À Berlin, les Archives Alice-Salomon conservent un fonds important concernant l’École sociale des femmes, l’Académie allemande pour le travail social et pédagogique des femmes, la Conférence allemande des écoles de travail social et l'Association internationale des écoles de travail social[14]. D'autres documents, dont la correspondance d'Alice Salomon avec des personnalités importantes du travail social, de la politique, de la culture et de la science sont conservés dans les archives Ida-Seele (de) à Dillingen an der Donau[15].
Alice Salomon n'est pas seulement l'une des fondatrices de la profession sociale dans le monde, elle a également développé une théorie indépendante du travail social dans ses nombreux écrits.
Sa théorie du travail social est basée sur l'objectif de justice sociale et se concentre surtout sur les enfants et les femmes des classes défavorisées. L'égalité de traitement n'est pas toujours socialement juste parce que les besoins et les situations de vie sont divers[16].
Alice Salomon estime que, comme le capitalisme, le patriarcat crée lui aussi des injustices sociales. Les femmes prolétariennes et bourgeoises sont chacune opprimées de manières différentes et donc avec des conséquences très différentes : alors que les femmes bourgeoises ne sont pas autorisées à travailler même si elles n'ont pas d'enfants, les femmes de la classe ouvrière doivent le faire précisément quand il y a des enfants à nourrir[16].
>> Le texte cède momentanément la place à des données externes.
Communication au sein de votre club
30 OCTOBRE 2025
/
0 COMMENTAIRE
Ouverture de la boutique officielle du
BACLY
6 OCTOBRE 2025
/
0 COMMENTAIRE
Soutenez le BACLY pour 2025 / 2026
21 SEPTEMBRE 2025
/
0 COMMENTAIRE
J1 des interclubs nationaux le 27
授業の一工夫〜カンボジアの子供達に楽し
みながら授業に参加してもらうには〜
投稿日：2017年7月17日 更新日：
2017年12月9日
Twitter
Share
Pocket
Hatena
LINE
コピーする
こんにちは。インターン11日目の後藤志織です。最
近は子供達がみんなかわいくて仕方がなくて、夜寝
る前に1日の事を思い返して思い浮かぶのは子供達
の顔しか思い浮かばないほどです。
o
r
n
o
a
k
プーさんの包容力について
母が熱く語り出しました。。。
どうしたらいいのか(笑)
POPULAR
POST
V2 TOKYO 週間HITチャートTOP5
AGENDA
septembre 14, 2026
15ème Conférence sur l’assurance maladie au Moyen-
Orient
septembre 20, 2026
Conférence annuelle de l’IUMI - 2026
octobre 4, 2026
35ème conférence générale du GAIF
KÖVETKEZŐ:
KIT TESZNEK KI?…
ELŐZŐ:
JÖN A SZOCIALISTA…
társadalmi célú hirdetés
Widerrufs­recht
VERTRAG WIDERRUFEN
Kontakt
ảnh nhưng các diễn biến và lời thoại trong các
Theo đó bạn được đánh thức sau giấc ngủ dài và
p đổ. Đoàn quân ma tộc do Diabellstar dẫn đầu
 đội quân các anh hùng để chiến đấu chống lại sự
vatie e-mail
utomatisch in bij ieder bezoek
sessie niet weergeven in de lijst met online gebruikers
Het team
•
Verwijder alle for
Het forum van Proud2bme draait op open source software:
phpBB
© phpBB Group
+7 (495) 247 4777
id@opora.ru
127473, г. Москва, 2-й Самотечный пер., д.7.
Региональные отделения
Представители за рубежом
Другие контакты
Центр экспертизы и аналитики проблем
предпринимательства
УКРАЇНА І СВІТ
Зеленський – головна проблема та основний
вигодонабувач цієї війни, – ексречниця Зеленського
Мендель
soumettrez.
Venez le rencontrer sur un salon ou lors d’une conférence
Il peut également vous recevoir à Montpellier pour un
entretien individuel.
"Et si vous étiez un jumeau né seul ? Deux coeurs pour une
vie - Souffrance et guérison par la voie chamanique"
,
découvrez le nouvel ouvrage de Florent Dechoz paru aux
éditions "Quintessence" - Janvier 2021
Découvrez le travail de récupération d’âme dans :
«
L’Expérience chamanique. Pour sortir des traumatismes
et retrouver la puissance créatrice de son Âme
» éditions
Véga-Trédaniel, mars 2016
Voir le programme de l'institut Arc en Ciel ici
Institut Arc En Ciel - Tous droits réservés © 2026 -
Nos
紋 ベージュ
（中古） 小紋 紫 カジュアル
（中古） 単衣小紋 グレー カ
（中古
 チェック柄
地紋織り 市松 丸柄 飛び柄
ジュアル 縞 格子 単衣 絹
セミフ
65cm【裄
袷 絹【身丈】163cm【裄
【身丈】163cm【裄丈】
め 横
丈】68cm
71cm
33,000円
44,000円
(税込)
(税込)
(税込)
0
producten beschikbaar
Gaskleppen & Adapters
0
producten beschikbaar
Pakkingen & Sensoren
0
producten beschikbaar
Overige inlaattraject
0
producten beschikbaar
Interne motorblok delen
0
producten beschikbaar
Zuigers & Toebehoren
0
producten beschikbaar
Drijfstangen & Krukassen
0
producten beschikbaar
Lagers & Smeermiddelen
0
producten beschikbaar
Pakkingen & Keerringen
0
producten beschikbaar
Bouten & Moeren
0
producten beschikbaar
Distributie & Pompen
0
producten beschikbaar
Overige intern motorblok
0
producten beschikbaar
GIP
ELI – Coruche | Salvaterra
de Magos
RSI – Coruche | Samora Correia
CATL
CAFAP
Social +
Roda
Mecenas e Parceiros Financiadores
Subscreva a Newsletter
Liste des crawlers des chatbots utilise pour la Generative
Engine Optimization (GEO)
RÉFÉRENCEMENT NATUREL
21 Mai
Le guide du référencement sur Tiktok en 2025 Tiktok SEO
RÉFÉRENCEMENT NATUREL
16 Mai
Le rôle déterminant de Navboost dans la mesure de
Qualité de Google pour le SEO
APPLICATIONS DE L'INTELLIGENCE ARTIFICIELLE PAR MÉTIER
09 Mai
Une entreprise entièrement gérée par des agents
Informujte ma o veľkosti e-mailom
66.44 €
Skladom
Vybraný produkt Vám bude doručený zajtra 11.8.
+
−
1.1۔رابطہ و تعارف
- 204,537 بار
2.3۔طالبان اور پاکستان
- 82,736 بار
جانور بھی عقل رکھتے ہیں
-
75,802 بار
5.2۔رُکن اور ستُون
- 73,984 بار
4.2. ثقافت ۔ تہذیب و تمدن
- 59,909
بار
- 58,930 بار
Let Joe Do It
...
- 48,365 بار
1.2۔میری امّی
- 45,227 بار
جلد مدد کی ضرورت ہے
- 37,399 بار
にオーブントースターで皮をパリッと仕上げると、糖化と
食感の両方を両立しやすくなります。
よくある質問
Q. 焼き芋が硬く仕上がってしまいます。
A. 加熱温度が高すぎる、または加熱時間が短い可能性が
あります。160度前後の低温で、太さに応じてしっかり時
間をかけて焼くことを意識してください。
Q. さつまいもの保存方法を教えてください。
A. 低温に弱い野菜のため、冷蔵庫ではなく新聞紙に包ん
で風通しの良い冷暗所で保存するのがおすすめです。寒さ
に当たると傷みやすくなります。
Alice Salomon écrit : « L'un des principaux problèmes du travail avec les femmes dans le besoin est le fait qu'elles sont souvent soumises à la "brutalité bestiale" et à la "vie instinctive incontrôlée" des hommes ». Elle mentionne la violence conjugale, l'alcoolisme et des abus sexuels sur les enfants par les hommes. Selon elle, chaque femme a droit à un travail rémunéré, en particulier les mères lorsqu'elles doivent s'occuper seules de leurs enfants en tant que veuves ou femmes « abandonnées ».
Elle considère la prise en charge des personnes vivant en pauvreté comme un domaine dans lequel les femmes peuvent véritablement effectuer un travail rémunéré. Elle estime que les femmes sont mieux placées que les hommes pour exercer la profession sociale en raison de leur socialisation et de leur expérience dans l'éducation des enfants et le ménage. Elle pense que le travail social est la « voie royale » du mouvement des femmes[16]. Une formation formelle est nécessaire pour ces femmes, associant développement professionnel, développement personnel et émancipation[11].
D'après Carola Kuhlmann, Alice Salomon a souligné plus clairement que ses contemporains travaillant sur le sujet les causes économiques des problèmes sociaux, et se différenciait d'eux en mettant les besoins des mères et des enfants au centre[16].